__Assignment__. Scan the entries below and extract each line with the word "approval" in it.

__Given records__.
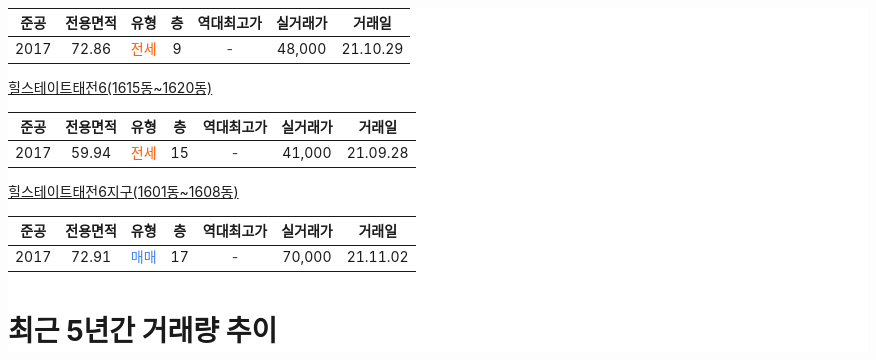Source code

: |준공|전용면적|유형|층|역대최고가|실거래가|거래일|
|:---:|:---:|:---:|:---:|:---:|:---:|:---:|
|2017|72.86|<span style="color:#FF5A00">전세</span>|9|<span style="color:#444444">-</span>|48,000|21.10.29|

[힐스테이트태전6(1615동~1620동)](https://search.naver.com/search.naver?query=%ED%9E%90%EC%8A%A4%ED%85%8C%EC%9D%B4%ED%8A%B8%ED%83%9C%EC%A0%846%281615%EB%8F%99%7E1620%EB%8F%99%29)

|준공|전용면적|유형|층|역대최고가|실거래가|거래일|
|:---:|:---:|:---:|:---:|:---:|:---:|:---:|
|2017|59.94|<span style="color:#FF5A00">전세</span>|15|<span style="color:#444444">-</span>|41,000|21.09.28|

[힐스테이트태전6지구(1601동~1608동)](https://search.naver.com/search.naver?query=%ED%9E%90%EC%8A%A4%ED%85%8C%EC%9D%B4%ED%8A%B8%ED%83%9C%EC%A0%846%EC%A7%80%EA%B5%AC%281601%EB%8F%99%7E1608%EB%8F%99%29)

|준공|전용면적|유형|층|역대최고가|실거래가|거래일|
|:---:|:---:|:---:|:---:|:---:|:---:|:---:|
|2017|72.91|<span style="color:#4285F3">매매</span>|17|<span style="color:#444444">-</span>|70,000|21.11.02|



<script async src="https://pagead2.googlesyndication.com/pagead/js/adsbygoogle.js"></script>

<ins class="adsbygoogle"
     style="display:block"
     data-ad-client="ca-pub-1142216861245946"
     data-ad-slot="4805727019"
     data-ad-format="auto"
     data-full-width-responsive="true"></ins>
<script>
     (adsbygoogle = window.adsbygoogle || []).push({});
</script>


# 최근 5년간 거래량 추이


<div style="width:100%;">
    <canvas id="deal_progress" height="200"></canvas>
</div>

<script>
new Chart(document.getElementById("deal_progress"), {
    type: 'line',
    data: {
        labels: ['16.01','16.02','16.03','16.04','16.05','16.06','16.07','16.08','16.09','16.10','16.11','16.12','17.01','17.02','17.03','17.04','17.05','17.06','17.07','17.08','17.09','17.10','17.11','17.12','18.01','18.02','18.03','18.04','18.05','18.06','18.07','18.08','18.09','18.10','18.11','18.12','19.01','19.02','19.03','19.04','19.05','19.06','19.07','19.08','19.09','19.10','19.11','19.12','20.01','20.02','20.03','20.04','20.05','20.06','20.07','20.08','20.09','20.10','20.11','20.12','21.01','21.02','21.03','21.04','21.05','21.06','21.07','21.08','21.09','21.10','21.11'],
        datasets: [{
            label: '매매/분양권',
            data: [46,39,60,69,49,69,73,60,60,97,44,35,21,26,34,49,117,126,157,144,200,155,108,83,85,88,156,78,83,72,53,99,86,54,32,34,28,13,36,64,46,61,136,138,70,97,61,93,91,162,151,150,115,202,75,51,37,48,61,118,68,51,52,52,36,67,69,66,53,32,4],
            borderColor: "rgba(66, 133, 243, 1)",
            backgroundColor: "rgba(66, 133, 243, 0.05)",
            borderWidth: 1,
            pointRadius: 0,
            fill: false,
            lineTension: 0
        },{
            label: '전/월세',
            data: [16,19,23,28,29,22,20,22,36,31,25,17,13,32,44,19,19,20,30,33,66,44,63,104,124,127,94,43,66,61,68,82,54,57,21,35,33,29,38,31,43,22,51,89,108,146,116,121,130,135,67,51,61,69,82,64,47,39,32,41,45,42,38,38,65,73,74,93,66,66,17],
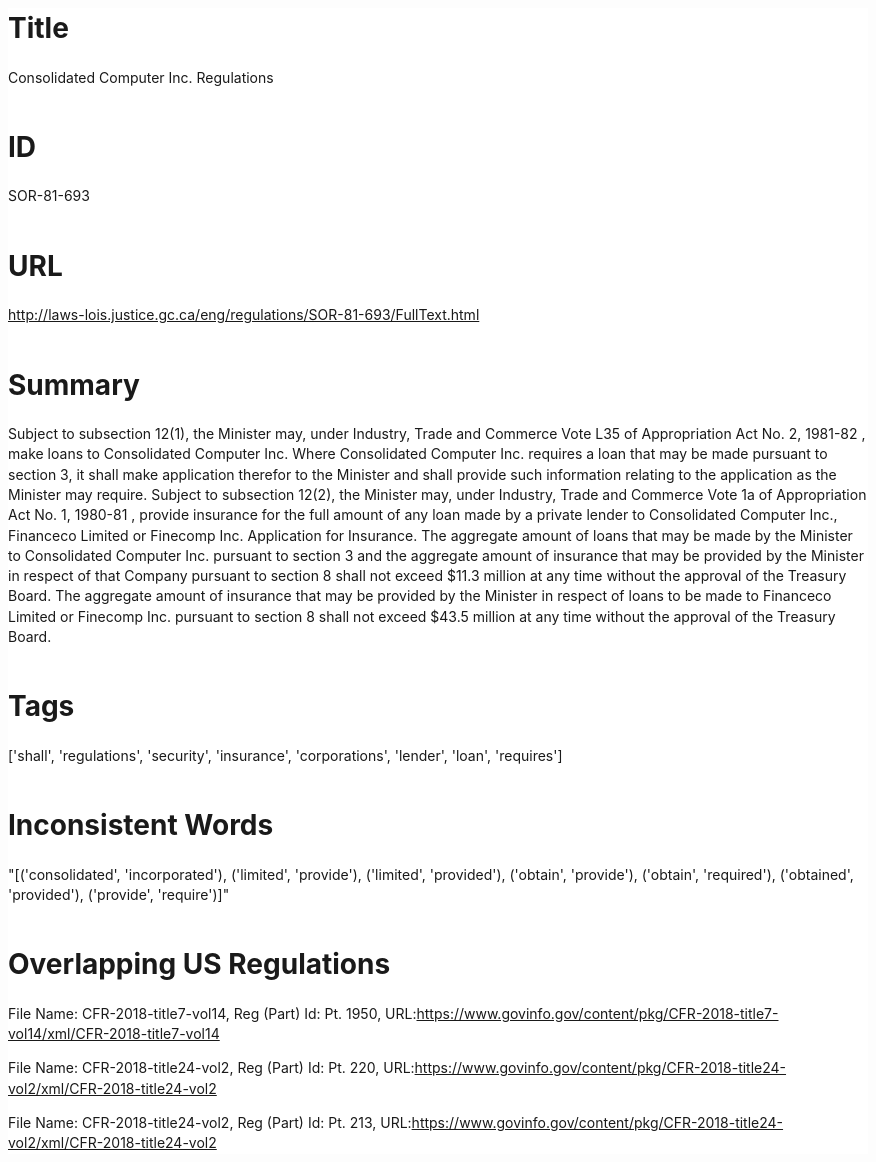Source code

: # Title
Consolidated Computer Inc. Regulations


# ID
SOR-81-693

# URL
http://laws-lois.justice.gc.ca/eng/regulations/SOR-81-693/FullText.html


# Summary
Subject to subsection 12(1), the Minister may, under Industry, Trade and Commerce Vote L35 of  Appropriation Act No. 2, 1981-82 , make loans to Consolidated Computer Inc. Where Consolidated Computer Inc. requires a loan that may be made pursuant to section 3, it shall make application therefor to the Minister and shall provide such information relating to the application as the Minister may require.
Subject to subsection 12(2), the Minister may, under Industry, Trade and Commerce Vote 1a of  Appropriation Act No. 1, 1980-81 , provide insurance for the full amount of any loan made by a private lender to Consolidated Computer Inc., Financeco Limited or Finecomp Inc. Application for Insurance.
The aggregate amount of loans that may be made by the Minister to Consolidated Computer Inc. pursuant to section 3 and the aggregate amount of insurance that may be provided by the Minister in respect of that Company pursuant to section 8 shall not exceed $11.3 million at any time without the approval of the Treasury Board.
The aggregate amount of insurance that may be provided by the Minister in respect of loans to be made to Financeco Limited or Finecomp Inc. pursuant to section 8 shall not exceed $43.5 million at any time without the approval of the Treasury Board.


# Tags
['shall', 'regulations', 'security', 'insurance', 'corporations', 'lender', 'loan', 'requires']


# Inconsistent Words
"[('consolidated', 'incorporated'), ('limited', 'provide'), ('limited', 'provided'), ('obtain', 'provide'), ('obtain', 'required'), ('obtained', 'provided'), ('provide', 'require')]"


# Overlapping US Regulations
File Name: CFR-2018-title7-vol14, Reg (Part) Id: Pt. 1950, URL:https://www.govinfo.gov/content/pkg/CFR-2018-title7-vol14/xml/CFR-2018-title7-vol14

File Name: CFR-2018-title24-vol2, Reg (Part) Id: Pt. 220, URL:https://www.govinfo.gov/content/pkg/CFR-2018-title24-vol2/xml/CFR-2018-title24-vol2

File Name: CFR-2018-title24-vol2, Reg (Part) Id: Pt. 213, URL:https://www.govinfo.gov/content/pkg/CFR-2018-title24-vol2/xml/CFR-2018-title24-vol2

__Solution below__.
The aggregate amount of loans that may be made by the Minister to Consolidated Computer Inc. pursuant to section 3 and the aggregate amount of insurance that may be provided by the Minister in respect of that Company pursuant to section 8 shall not exceed $11.3 million at any time without the approval of the Treasury Board.
The aggregate amount of insurance that may be provided by the Minister in respect of loans to be made to Financeco Limited or Finecomp Inc. pursuant to section 8 shall not exceed $43.5 million at any time without the approval of the Treasury Board.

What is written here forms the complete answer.